In this case, the jury analyzed the conduct of the healthcare facility’s staff and determined they were only negligent, which reduced the facility’s liability by $3.5 million. Bearing this difference in mind, prudent physicians will take steps that ensure they can show they were aware of risks, took steps to mitigate known risks, and made an effort to act with the patient’s safety in mind. These steps are particularly relevant when treating patients who are having difficulties and also applies to conduct after the treatment is administered. A jury hearing that the physician was cordial, worked hard to assist the patient, and continues to treat the patient, which is what occurred in this case, is more likely to find that a physician was only negligent and not reckless or grossly negligent. As such, a physician treating a patient, and even a physician being concurrently sued by a patient, should remain acting in the patient’s best interest and document acts which demonstrate that conduct.
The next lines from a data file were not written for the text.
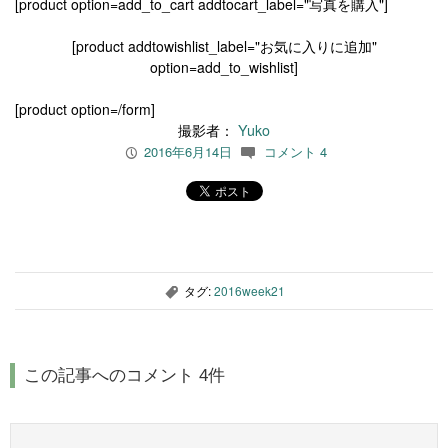
[product option=add_to_cart addtocart_label="写真を購入"]
[product addtowishlist_label="お気に入りに追加"
option=add_to_wishlist]
[product option=/form]
撮影者：
Yuko
2016年6月14日
コメント 4
P
c
タグ:
2016week21
,
この記事へのコメント 4件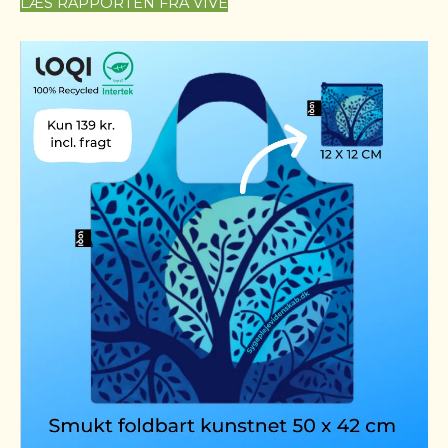
LÆS RAPPORTEN FRA VIVE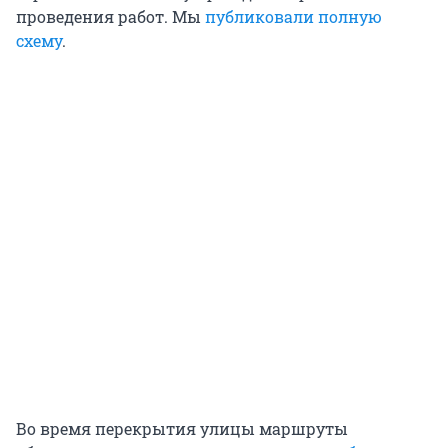
проведения работ. Мы
публиковали полную
схему
.
Во время перекрытия улицы маршруты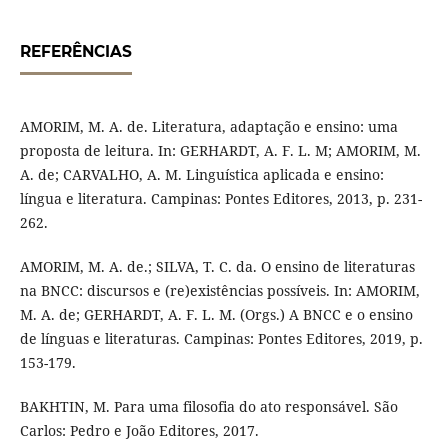
REFERÊNCIAS
AMORIM, M. A. de. Literatura, adaptação e ensino: uma
proposta de leitura. In: GERHARDT, A. F. L. M; AMORIM, M.
A. de; CARVALHO, A. M. Linguística aplicada e ensino:
língua e literatura. Campinas: Pontes Editores, 2013, p. 231-
262.
AMORIM, M. A. de.; SILVA, T. C. da. O ensino de literaturas
na BNCC: discursos e (re)existências possíveis. In: AMORIM,
M. A. de; GERHARDT, A. F. L. M. (Orgs.) A BNCC e o ensino
de línguas e literaturas. Campinas: Pontes Editores, 2019, p.
153-179.
BAKHTIN, M. Para uma filosofia do ato responsável. São
Carlos: Pedro e João Editores, 2017.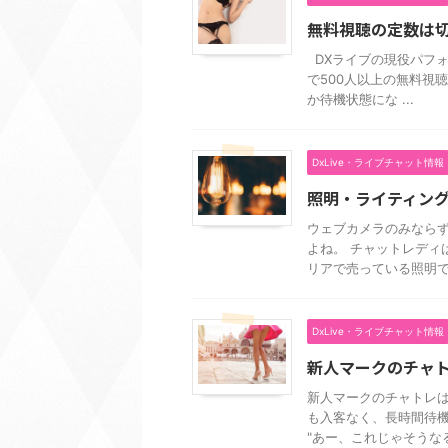
無料視聴の定数は
DXライブの現役パフォ
で500人以上の無料視
か待機状態にな ...
DxLive・ライブチャット情報
照明・ライティン
ウェブカメラのみなら
よね。 チャットレディ
リアで売っている照明で十分
DxLive・ライブチャット情報
新人マークのチャ
新人マークのチャトレは
も入客なく、長時間待機
"あー、これじゃそうなる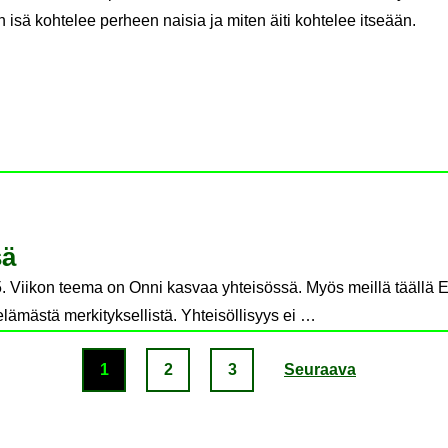
 isä kohtelee perheen naisia ja miten äiti kohtelee itseään.
sä
Viikon teema on Onni kasvaa yhteisössä. Myös meillä täällä E
elämästä merkityksellistä. Yhteisöllisyys ei …
1
2
3
Seu­raa­va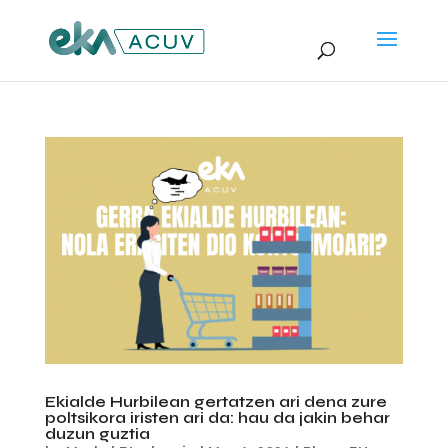
Ekialde Hurbilean gertatzen ari dena zure
poltsikora iristen ari da: hau da jakin behar
duzun guztia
It also is prudent to carefully document the physician’s effort to obtain informed consent from the patient. This includes keeping a record of not only what was discussed with the patient, including risks, benefits, alternative treatments, recovery time, etc., but also acknowledgement that the patient understands and accepts the risks and benefits. This goal can be achieved by asking the patient to repeat back information discussed and by having a family member present during the discussion to reinforce details with the patient later. This step not only assures the physician that the patient is making an informed choice, but it also displays to the jury that the physician is truly concerned about the welfare of the patient.
REFERENCE
Cumberland County Superior Court, North Carolina, Case Number 13-CVS-3475 (Sept. 30, 2015).